You’re seriously crying this much over a princess cup? Get in the car! Why do you care about the design on your water cup? It’s just a cup. It doesn’t matter. They both hold water. We are already late. Get in the car! Stop crying!
Those were my thoughts the other morning. We somehow managed to mostly avoid the “Terrible Twos” but one month into being three and I feel like I am losing my mind.
That morning we were already late. I had forgotten to send Keener to camp with a water bottle the day before — I wasn’t about to forget two days in a row. I was racing around, trying to mobilize Keener and myself, and grabbed a blue cup from the drawer.
The “kid dishes” are intentionally kept in a drawer that the kids can access. Whenever possible, I want the kids to be independent. If they can select their own plate, bowl, or spoon, why do I need to do that for them? Of course there are times when a certain dish makes more sense and I will select it, however, my overall philosophy is “don’t do anything for them that they can do themselves.”
That morning, I did not let Keener choose his cup because we were running late and I didn’t think he would care. I was wrong. He lost it. I knew the path of least resistance was to give him what he wanted. But I also knew that meant I was reinforcing his melt down.
In hindsight, I didn’t care which cup he took to camp. I was more focused on getting us in the car since we were already late. The practical reason I didn’t change my mind was because the blue cup was already filled with water. Could I have emptied it and given him the princess cup? Yes. But I didn’t want him to think crying would get him what he wanted. I want to teach him flexibility, but was this the best moment in which to teach him? When we are running late for camp/work and he was not emotionally stable? Probably not. While I may not have taught him flexibility in that moment, at least I was teaching him crying doesn’t get you what you want.
I understand you are frustrated. You wanted the princess cup and mama said no. Let’s get in the car and talk about it. We can make a plan. Every part of me was thinking Just give him the darn princess cup! Drop off at camp this week has been touch and go as is, now he is arriving in an already vulnerable state. But I just couldn’t. Instead, I followed through on my answer; you can’t have the princess cup. Keener was a disaster. He was beyond distraught that he wasn’t getting the cup he wanted. I was scheming in my head how I was going to help him get to a calm state in the 10 minutes we had before arriving at camp.
That is frustrating to not get what you want. I totally get it. Let’s make a plan for when you will use the princess cup. You know, now that I think about it, the Peppa Pig cup with milk should probably be washed today. We have used that cup for a few days now and it’s time to wash it out.
Through sniffles, he started to be able to speak. “Why do we need to wash the Peppa cup?” If you haven’t read last week’s post about “why,” check it out. We need to wash our cups because they get gross. We might use the same cup for milk for a day or two but then we want to wash it to make sure there are no germs on it. Washing it keeps you healthy and germ free. You don’t want to be sick in bed like Ralphie. (He had just watched the Magic School Bus episode about germs and being sick so this resonated with him).
Helping Recover From A Melt Down
After a melt down has started, I feel like my job is to help Keener feel calm again. I do this by vacillating between different approaches:
- Validating how he is feeling — I understand not getting what you want makes you feel upset
- Making a plan — Let’s make a plan for how we can make you feel better
- Distracting him with something somewhat related but with the intention of breaking the cycle and diverting his attention to something else — The Peppa cup needs to be washed! That is the perfect opportunity to use the princess cup because mommy needs to wash Peppa. When mama is doing dishes later, what do you and Gracie want to play with? Play-doh? Trucks? What do you think? Or would you like to wash the Peppa cup? That would be really helpful and I know what a great helper you are.

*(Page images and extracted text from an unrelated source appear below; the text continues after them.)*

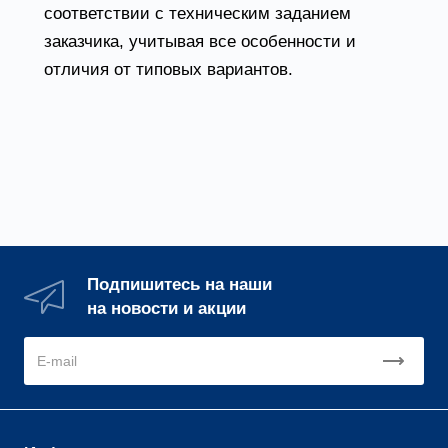
соответствии с техническим заданием
заказчика, учитывая все особенности и
отличия от типовых вариантов.
Подпишитесь на наши
на новости и акции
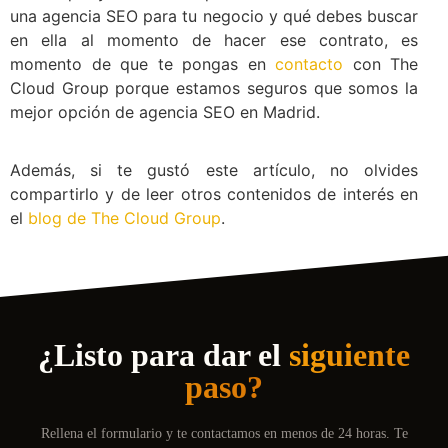
una agencia SEO para tu negocio y qué debes buscar
en ella al momento de hacer ese contrato, es
momento de que te pongas en
contacto
con The
Cloud Group porque estamos seguros que somos la
mejor opción de agencia SEO en Madrid.
Además, si te gustó este artículo, no olvides
compartirlo y de leer otros contenidos de interés en
el
blog de The Cloud Group
.
¿Listo para dar el
siguiente
paso?
Rellena el formulario y te contactamos en menos de 24 horas. Te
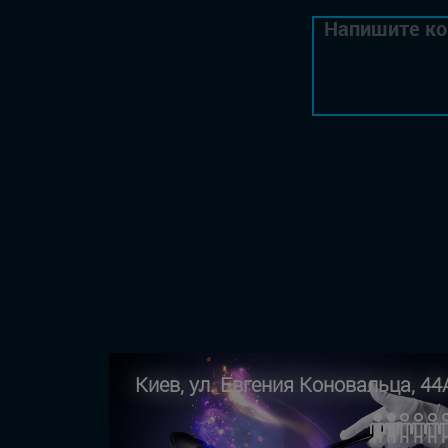
Киев, ул. Евгения Коновальца, 44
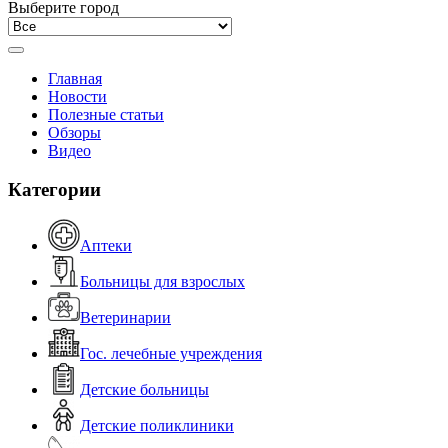
Выберите город
Главная
Новости
Полезные статьи
Обзоры
Видео
Категории
Аптеки
Больницы для взрослых
Ветеринарии
Гос. лечебные учреждения
Детские больницы
Детские поликлиники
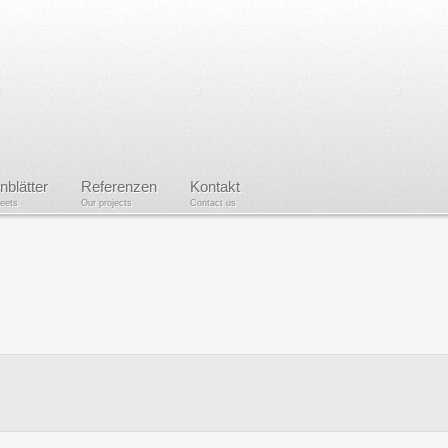
nblätter
Referenzen
Kontakt
heets
Our projects
Contact us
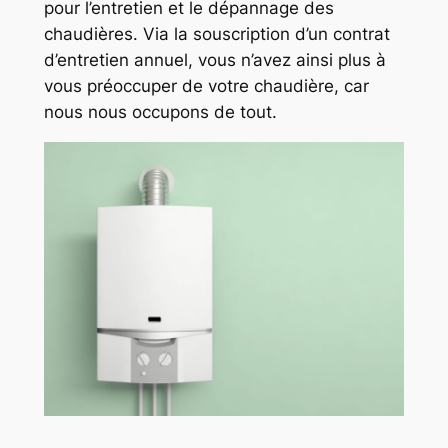
pour l’entretien et le dépannage des
chaudières. Via la souscription d’un contrat
d’entretien annuel, vous n’avez ainsi plus à
vous préoccuper de votre chaudière, car
nous nous occupons de tout.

In a way, it feels strange to be the cause of and the comfort to his melt downs. It feels like the melt down could have been avoided altogether if I had just given him the darn princess cup to begin with.

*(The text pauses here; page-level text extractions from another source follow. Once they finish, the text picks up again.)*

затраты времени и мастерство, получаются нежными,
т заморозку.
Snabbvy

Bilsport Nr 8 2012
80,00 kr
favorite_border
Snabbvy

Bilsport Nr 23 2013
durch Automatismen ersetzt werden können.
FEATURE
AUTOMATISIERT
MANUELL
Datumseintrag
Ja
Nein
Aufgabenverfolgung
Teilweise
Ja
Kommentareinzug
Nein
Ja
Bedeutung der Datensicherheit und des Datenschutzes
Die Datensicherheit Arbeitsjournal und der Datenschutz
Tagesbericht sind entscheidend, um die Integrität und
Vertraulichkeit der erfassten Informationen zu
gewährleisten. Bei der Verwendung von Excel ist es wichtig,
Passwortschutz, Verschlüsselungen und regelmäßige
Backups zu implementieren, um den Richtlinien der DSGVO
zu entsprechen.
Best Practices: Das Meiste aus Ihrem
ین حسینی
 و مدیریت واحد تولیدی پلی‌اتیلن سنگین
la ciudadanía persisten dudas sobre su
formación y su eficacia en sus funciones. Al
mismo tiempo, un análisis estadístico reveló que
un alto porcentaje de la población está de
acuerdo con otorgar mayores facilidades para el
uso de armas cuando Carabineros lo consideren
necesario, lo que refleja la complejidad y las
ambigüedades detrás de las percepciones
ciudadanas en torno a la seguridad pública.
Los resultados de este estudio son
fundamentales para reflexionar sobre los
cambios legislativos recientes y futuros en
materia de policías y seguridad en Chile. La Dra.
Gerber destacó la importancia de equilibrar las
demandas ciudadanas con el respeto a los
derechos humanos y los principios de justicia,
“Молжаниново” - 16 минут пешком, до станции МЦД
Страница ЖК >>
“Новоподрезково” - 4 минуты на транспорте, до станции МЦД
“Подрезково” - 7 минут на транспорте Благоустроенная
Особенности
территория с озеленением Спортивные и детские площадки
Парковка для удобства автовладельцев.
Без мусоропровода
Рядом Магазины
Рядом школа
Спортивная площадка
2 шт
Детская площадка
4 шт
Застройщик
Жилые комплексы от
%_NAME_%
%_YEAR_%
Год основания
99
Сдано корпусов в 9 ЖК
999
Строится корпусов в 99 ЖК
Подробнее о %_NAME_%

I’ve been struggling with this a lot recently and I don’t know the right answer. There are so many variables at play — Are we pressed for time? Are either of us hungry and/or tired? Is this something that is non negotiable?

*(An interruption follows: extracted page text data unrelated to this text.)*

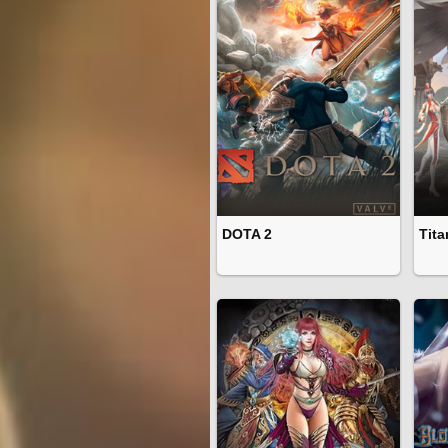
DOTA 2
Tita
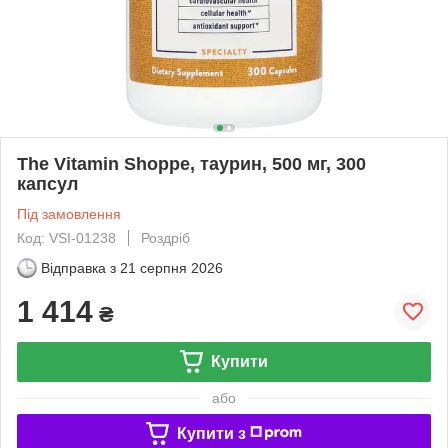
The Vitamin Shoppe, таурин, 500 мг, 300
капсул
Під замовлення
Код: VSI-01238
Роздріб
Відправка з
21 серпня 2026
1 414
₴
Купити
або
Купити з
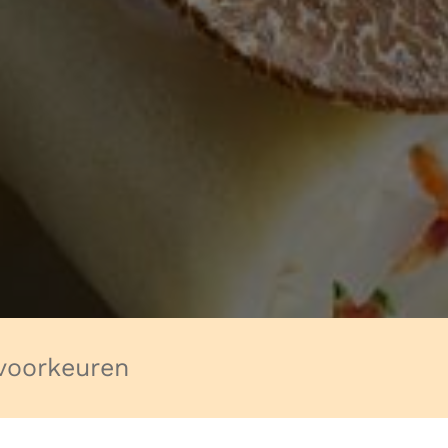
voorkeuren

What feels right for now is to do a little research. I want to see if Keener really is going to do “one more thing” and then follow my direction or if that “one more thing” turns into five more things and he is totally playing me. I want to try saying it once and then standing there patiently. It feels like an hour before he complies, but maybe it’s really only 30 seconds. I’m going to change it up, for my sake, and his, and see if we can develop a stronger meeting of the minds. We never had the “Terrible Twos” but this first month of three has made up for it. We need a change. I’ll report back on what I discover.